== Segment start ==
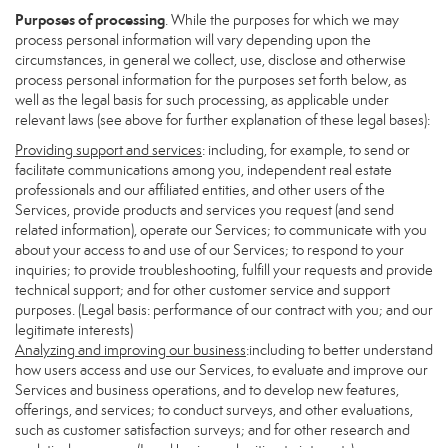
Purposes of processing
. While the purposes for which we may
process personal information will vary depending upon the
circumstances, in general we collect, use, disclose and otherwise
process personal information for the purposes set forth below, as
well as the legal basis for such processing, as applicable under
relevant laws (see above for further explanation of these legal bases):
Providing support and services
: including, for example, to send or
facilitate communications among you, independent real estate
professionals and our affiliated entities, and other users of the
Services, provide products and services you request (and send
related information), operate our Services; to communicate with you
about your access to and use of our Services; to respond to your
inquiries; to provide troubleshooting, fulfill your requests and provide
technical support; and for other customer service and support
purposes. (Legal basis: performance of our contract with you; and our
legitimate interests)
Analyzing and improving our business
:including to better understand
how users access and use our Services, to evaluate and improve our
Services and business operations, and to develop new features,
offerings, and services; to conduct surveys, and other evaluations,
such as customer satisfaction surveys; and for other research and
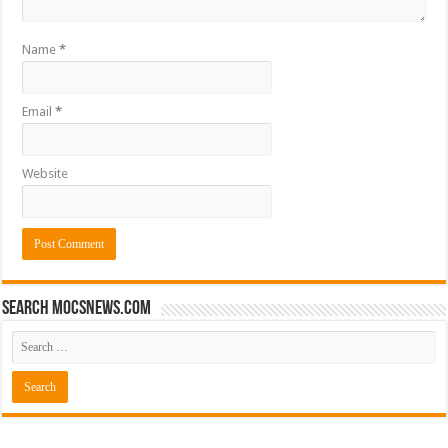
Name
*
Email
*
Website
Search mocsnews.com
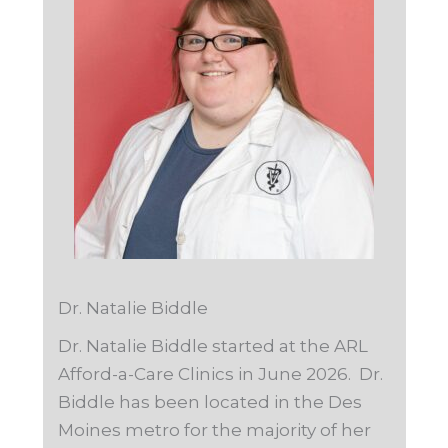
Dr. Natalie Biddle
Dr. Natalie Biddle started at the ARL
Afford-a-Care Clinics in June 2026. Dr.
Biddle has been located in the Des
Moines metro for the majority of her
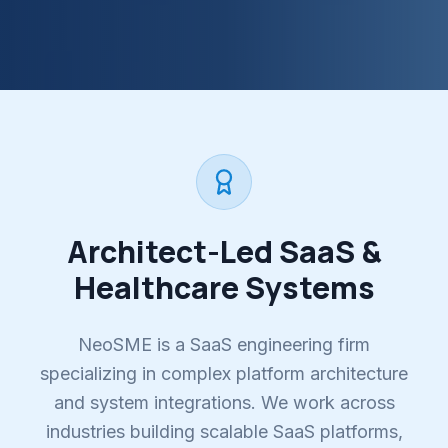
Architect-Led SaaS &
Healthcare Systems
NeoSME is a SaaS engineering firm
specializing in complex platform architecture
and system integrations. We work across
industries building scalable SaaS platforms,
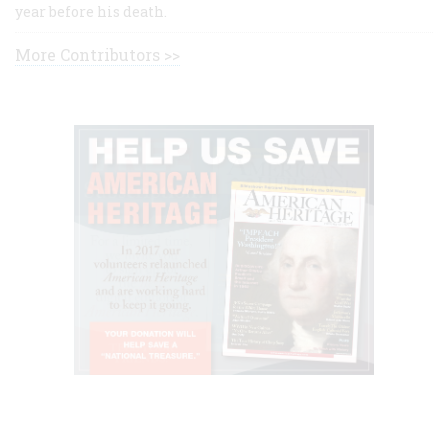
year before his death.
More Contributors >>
== Segment end ==
▸ PROBLEM DETAILS:
Update all of the material by changing every "personal information" to "personal data" and keeping everything else the same. Leave out the pictures and give only the text.

▸ ANSWER TO THIS PROBLEM:
Purposes of processing
. While the purposes for which we may
process personal data will vary depending upon the
circumstances, in general we collect, use, disclose and otherwise
process personal data for the purposes set forth below, as
well as the legal basis for such processing, as applicable under
relevant laws (see above for further explanation of these legal bases):
Providing support and services
: including, for example, to send or
facilitate communications among you, independent real estate
professionals and our affiliated entities, and other users of the
Services, provide products and services you request (and send
related information), operate our Services; to communicate with you
about your access to and use of our Services; to respond to your
inquiries; to provide troubleshooting, fulfill your requests and provide
technical support; and for other customer service and support
purposes. (Legal basis: performance of our contract with you; and our
legitimate interests)
Analyzing and improving our business
:including to better understand
how users access and use our Services, to evaluate and improve our
Services and business operations, and to develop new features,
offerings, and services; to conduct surveys, and other evaluations,
such as customer satisfaction surveys; and for other research and
Name
*
Email
*
Website
Search mocsnews.com
Dr. Natalie Biddle
Dr. Natalie Biddle started at the ARL
Afford-a-Care Clinics in June 2026. Dr.
Biddle has been located in the Des
Moines metro for the majority of her
Architect-Led SaaS &
Healthcare Systems
NeoSME is a SaaS engineering firm
specializing in complex platform architecture
and system integrations. We work across
industries building scalable SaaS platforms,
year before his death.
More Contributors >>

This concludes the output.